E-commerce sales, not physical stores, are driving a bigger portion of retailers' year-over-year sales growth at established stores
Here we go again... measuring from a truly insignificant amount to a merely insignificant amount, using words like "bigger" and "growth." 
America has more retail square footage than Australia, the U.K., Germany and Mexico combined
Because USA is a consumeristic society, and those are materialistic societies.  We buy junk and throw it away, they buy quality and keep it.  That our poor are fat is an example of the difference.  It takes far more retail infrastructure to serve a consumeristic society than a materialistic one.

Ungh... ROIC?  A rent-seekers metric if ever there was one.
One way for investors to figure out which companies are following Home Depot's example and keeping a lid on unproductive store growth is by watching a company's return on invested capital (ROIC), a metric Gutman figures has a 90 percent correlation with stock performance at the retailers he follows. The idea is that the better a retailer deploys its capital, the higher its stock price tends to go. 
This assumes the point of retail is to make money for investors, not serve customers.  Any surprise they are dying?
Dick's Sporting Goods, ... 7 percent increase in square footage from 2013 to 2015 and 1.5 percent decline in sales per square foot (when excluding e-commerce sales) during that time. With Sport's Authority's bankruptcy and impending store closures, Dick's is eager to pick up some of its competitor's locations. That could help boost short-term sales, but comes with diminishing returns, as mounting competition squeezes specialty athletic gear retailers.

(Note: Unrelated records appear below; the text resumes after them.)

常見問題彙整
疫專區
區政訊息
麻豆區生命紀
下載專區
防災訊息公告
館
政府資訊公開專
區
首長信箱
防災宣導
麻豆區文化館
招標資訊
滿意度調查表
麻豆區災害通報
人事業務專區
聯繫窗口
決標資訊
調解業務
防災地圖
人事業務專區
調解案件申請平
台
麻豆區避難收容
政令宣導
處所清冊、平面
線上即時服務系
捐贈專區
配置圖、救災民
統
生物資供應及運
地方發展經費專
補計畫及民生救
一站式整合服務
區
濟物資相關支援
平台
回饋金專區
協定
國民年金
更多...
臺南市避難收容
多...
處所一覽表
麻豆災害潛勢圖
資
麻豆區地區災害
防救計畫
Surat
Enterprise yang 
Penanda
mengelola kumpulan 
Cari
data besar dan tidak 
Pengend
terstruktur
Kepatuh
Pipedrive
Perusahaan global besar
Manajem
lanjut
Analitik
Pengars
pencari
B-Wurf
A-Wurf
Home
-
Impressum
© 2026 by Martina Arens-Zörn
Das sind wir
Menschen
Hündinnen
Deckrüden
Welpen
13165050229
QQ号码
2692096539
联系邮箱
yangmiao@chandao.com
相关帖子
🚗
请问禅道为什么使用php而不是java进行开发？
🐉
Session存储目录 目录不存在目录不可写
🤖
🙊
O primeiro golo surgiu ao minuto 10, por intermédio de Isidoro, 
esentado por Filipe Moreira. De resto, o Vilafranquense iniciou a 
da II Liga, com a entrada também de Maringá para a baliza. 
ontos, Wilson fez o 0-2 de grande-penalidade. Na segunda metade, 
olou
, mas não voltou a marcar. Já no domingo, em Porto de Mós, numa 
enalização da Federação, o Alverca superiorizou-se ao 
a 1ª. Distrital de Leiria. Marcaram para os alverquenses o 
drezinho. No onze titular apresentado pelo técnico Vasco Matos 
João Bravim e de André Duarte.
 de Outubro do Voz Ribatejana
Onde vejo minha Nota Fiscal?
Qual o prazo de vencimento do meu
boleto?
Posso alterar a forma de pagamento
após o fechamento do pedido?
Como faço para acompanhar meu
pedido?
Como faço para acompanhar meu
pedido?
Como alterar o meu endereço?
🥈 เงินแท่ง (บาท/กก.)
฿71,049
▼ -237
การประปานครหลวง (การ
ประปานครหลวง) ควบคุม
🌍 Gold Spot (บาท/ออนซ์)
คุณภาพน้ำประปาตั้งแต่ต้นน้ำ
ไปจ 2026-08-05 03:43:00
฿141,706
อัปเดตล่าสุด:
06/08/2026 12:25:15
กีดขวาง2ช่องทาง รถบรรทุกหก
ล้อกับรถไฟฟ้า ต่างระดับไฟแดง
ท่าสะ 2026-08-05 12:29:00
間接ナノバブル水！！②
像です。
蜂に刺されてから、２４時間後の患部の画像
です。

A better plan for Dick's and other struggling retailers might be to focus on how to make their existing stores better. 
Dinosaurs had plenty to eat toward the end, with so many dinosaur carcasses to cannibalize. A better plan for you is to open a sporting goods store near where a Dick's or Sports Authority closes and offer the materialistic customers what they want.  There will be enough business to discover in that vacuum to support a lifestyle.  For the next 40 years accumulation will be confiscated, necessarily so.